Service members understand the term “quality of life” and its importance to morale in the military, but quality of service is just as important, the Air Force chief of staff said here yesterday.
Gen. David L. Goldfein told the Defense Writers Group that airmen closest to the action have the best morale.
“Morale and readiness are inextricably linked, and where you’ll find high readiness, you’ll find high morale,” the general said. “If you were to walk the ramp today at Bagram [Air Base, Afghanistan] or at Kunsan [Air Base, South Korea], you would find morale is pretty high, because we, by design, ensure that they have all they need.”
U.S.-Based Units Pay Price
The units are fully manned. They have the spare parts and supplies they need for immediate operations, Goldfein said. “The supervision is forward, and they are able to generate the kind of air power that we require,” he added.

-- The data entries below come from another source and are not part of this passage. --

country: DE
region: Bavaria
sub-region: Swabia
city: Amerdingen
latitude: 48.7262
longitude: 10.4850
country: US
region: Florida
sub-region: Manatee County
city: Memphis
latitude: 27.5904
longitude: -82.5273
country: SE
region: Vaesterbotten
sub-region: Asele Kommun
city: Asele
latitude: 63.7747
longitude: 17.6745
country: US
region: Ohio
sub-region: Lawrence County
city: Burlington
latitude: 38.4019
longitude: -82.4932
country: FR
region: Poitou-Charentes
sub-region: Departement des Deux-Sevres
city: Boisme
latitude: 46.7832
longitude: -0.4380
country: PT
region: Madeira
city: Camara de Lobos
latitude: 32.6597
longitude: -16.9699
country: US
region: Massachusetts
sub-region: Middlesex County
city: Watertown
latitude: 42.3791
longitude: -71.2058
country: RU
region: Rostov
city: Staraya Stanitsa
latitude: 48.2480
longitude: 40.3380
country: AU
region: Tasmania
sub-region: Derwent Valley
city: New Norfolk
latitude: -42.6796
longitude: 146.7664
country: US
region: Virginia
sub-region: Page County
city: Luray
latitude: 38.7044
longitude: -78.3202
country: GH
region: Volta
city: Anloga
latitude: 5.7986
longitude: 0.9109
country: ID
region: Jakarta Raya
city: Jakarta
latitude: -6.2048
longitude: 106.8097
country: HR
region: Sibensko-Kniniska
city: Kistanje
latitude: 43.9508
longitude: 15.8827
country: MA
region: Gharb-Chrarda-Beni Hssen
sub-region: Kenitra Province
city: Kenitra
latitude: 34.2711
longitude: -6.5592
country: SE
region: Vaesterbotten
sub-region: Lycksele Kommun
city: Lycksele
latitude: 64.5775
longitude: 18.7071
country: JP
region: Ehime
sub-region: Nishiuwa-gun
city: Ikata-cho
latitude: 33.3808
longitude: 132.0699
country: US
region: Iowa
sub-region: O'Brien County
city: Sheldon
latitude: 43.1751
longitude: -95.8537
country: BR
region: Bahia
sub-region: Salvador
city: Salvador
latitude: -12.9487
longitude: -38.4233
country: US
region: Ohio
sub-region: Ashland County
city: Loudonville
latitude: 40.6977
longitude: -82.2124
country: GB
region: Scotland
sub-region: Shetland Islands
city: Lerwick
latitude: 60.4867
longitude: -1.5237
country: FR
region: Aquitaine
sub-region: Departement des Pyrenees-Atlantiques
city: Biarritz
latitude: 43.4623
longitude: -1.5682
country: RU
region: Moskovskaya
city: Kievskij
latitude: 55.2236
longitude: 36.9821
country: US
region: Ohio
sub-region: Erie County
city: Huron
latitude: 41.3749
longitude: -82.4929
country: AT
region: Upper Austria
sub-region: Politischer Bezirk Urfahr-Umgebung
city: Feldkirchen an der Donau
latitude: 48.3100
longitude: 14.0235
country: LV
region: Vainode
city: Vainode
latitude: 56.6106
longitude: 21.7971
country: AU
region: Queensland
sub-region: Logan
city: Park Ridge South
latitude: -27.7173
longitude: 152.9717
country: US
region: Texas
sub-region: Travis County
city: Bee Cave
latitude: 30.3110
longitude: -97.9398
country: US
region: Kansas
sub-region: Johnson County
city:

But the budget necessitates that getting that kind of readiness forward means units in the United States must pay the price, the general said.
“We pull that from home bases,” he explained. “If you were to walk the ramp at Dyess [Air Force Base, Texas] or walk the ramp at Mountain Home [Air Force Base, Idaho] or walk some of these places where they are 70 percent manned — and much of the supervision is deployed forward and where we’ve taken the parts, supplies and the things that produce readiness because of the budget — you will find the morale is lowest.”
Officials talk about balancing quality of service and quality of life, Goldfein said. “I’ve never had someone come back from a deployment and say, ‘The best thing about that deployment was the chow, or the room,’” he told the writers. “They will eat and live wherever we put them.”
Pride in Mission
Some airmen are living in rough conditions, and yet there are no complaints, the general said, because they are doing what they signed up to do. They take great pride in the mission and their parts in performing that mission, he added, and they believe they are part of something big — part of “a high-powered team of people that had a mission every day accomplishing something that matters.”
The key is making sure that type of attitude happens not just overseas, but at home stations, Goldfein said.
“I’ve got folks contributing to this fight and the global challenges we face right here at home stations,” he said. “As the chief, I’ve got a lot of things to worry about, but I believe I have one moral obligation, and that is I can never send someone into harm’s way that is not properly organized, trained, equipped and led, and [I must] take care of their families while they are gone.
“That’s my mirror check. That, I’ve got to get right,” he continued. “Everything else, I do the best I can.”